#### [PROMPT A]
Format the records, from their first line through the line containing "испаряется.", as a JSON list of strings with one string per line and blank lines left out.

#### [TEXT SECTION]
__________

LGCPs - Multiple Likelihoods
Fabian E. Bachl
Generated on 2024-12-18
Source:vignettes/articles/2d_lgcp_multilikelihood.Rmd
2d_lgcp_multilikelihood.Rmd
Introduction
For this vignette we are going to be working with the inlabru’s
´gorillas_sf´ dataset which was originally obtained from the
R
package spatstat
. The data set contains two
types of gorillas nests which are marked as either major or minor. We
will set up a multi-likelihood model for these nests which creates two
spatial LGCPs that share a common intercept but have employ different
spatial smoothers.
Get the data
For the next few practicals we are going to be working with a dataset
obtained from the R
package spatstat
, which
contains the locations of 647 gorilla nests. We load the dataset like
this:
data(gorillas_sf, package = "inlabru")
Plot the nests and visualize the group membership (major/minor) by color:
Fiting the model
First, we define all components that enter the joint model. That is, the intercept that is common to both LGCPs and the two different spatial smoothers, one for each nest group.
matern <- inla.spde2.pcmatern(gorillas_sf$mesh,
prior.range = c(0.1, 0.01),
prior.sigma = c(1, 0.01)
)
cmp <- ~
Common(geometry, model = matern) +
Difference(geometry, model = matern) +
Intercept(1)
Given these components we define the linear predictor for each of the
likelihoods. (Using “.” indicates a pure additive model, and one can use
include/exclude options for bru_obs()
to indicate which
components are actively involved in each model.)
fml.major <- geometry ~ Intercept + Common + Difference / 2
fml.minor <- geometry ~ Intercept + Common - Difference / 2
Setting up the Cox process likelihoods is easy in this example. Both nest types were observed within the same window:
lik_minor <- bru_obs("cp",
formula = fml.major,
data = gorillas_sf$nests[gorillas_sf$nests$group == "major", ],
samplers = gorillas_sf$boundary,
domain = list(geometry = gorillas_sf$mesh)
)
lik_major <- bru_obs("cp",
formula = fml.minor,
data = gorillas_sf$nests[gorillas_sf$nests$group == "minor", ],
samplers = gorillas_sf$boundary,
domain = list(geometry = gorillas_sf$mesh)
)
… which we provide to the ´bru´ function.
jfit <- bru(cmp, lik_major, lik_minor,
options = list(
control.inla = list(
int.strategy = "eb"
),
bru_max_iter = 1
)
)
library(patchwork)
pl.major <- ggplot() +
gg(gorillas_sf$mesh,
mask = gorillas_sf$boundary,
col = exp(jfit$summary.random$Common$mean)
)

__________

#### [STUDY MATERIAL]
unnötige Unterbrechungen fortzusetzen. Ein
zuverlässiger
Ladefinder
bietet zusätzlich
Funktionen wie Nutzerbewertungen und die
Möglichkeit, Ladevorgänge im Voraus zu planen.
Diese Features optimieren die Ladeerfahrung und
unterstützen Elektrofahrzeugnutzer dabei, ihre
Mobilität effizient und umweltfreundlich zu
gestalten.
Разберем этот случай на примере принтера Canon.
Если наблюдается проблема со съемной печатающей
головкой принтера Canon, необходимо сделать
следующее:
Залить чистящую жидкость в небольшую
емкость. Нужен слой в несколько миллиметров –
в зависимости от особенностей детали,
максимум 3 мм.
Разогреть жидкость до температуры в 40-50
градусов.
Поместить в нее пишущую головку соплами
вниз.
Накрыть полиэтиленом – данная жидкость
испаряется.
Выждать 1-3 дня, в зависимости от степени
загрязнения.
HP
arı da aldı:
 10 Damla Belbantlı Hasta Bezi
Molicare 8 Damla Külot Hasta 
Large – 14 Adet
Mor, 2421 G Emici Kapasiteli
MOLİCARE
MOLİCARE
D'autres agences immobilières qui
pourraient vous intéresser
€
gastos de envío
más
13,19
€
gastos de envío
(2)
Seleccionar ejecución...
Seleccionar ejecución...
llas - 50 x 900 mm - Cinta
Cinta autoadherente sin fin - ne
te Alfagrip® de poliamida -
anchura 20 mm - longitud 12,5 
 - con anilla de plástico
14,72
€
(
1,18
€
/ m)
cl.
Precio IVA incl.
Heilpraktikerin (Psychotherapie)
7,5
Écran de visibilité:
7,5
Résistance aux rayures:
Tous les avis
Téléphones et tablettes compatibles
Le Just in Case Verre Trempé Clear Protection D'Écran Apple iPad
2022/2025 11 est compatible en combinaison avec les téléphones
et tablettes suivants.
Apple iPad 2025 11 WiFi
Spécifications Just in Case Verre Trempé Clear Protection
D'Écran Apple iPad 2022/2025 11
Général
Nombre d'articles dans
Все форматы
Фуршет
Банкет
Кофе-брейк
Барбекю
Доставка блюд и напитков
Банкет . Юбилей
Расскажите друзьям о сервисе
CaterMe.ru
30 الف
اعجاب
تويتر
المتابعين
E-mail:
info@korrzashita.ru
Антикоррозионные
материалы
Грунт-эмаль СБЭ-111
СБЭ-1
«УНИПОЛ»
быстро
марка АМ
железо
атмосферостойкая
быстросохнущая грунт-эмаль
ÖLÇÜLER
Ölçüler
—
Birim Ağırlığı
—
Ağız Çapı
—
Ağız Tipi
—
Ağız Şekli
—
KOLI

__________

#### [PROMPT B]
Quote the passage of the multi-likelihood LGCP vignette that opens with the words "Plot the nests" and closes with "each nest group.".

#### [RESULT A]
[
  "unnötige Unterbrechungen fortzusetzen. Ein",
  "zuverlässiger",
  "Ladefinder",
  "bietet zusätzlich",
  "Funktionen wie Nutzerbewertungen und die",
  "Möglichkeit, Ladevorgänge im Voraus zu planen.",
  "Diese Features optimieren die Ladeerfahrung und",
  "unterstützen Elektrofahrzeugnutzer dabei, ihre",
  "Mobilität effizient und umweltfreundlich zu",
  "gestalten.",
  "Разберем этот случай на примере принтера Canon.",
  "Если наблюдается проблема со съемной печатающей",
  "головкой принтера Canon, необходимо сделать",
  "следующее:",
  "Залить чистящую жидкость в небольшую",
  "емкость. Нужен слой в несколько миллиметров –",
  "в зависимости от особенностей детали,",
  "максимум 3 мм.",
  "Разогреть жидкость до температуры в 40-50",
  "градусов.",
  "Поместить в нее пишущую головку соплами",
  "вниз.",
  "Накрыть полиэтиленом – данная жидкость",
  "испаряется."
]

#### [RESULT B]
Plot the nests and visualize the group membership (major/minor) by color:
Fiting the model
First, we define all components that enter the joint model. That is, the intercept that is common to both LGCPs and the two different spatial smoothers, one for each nest group.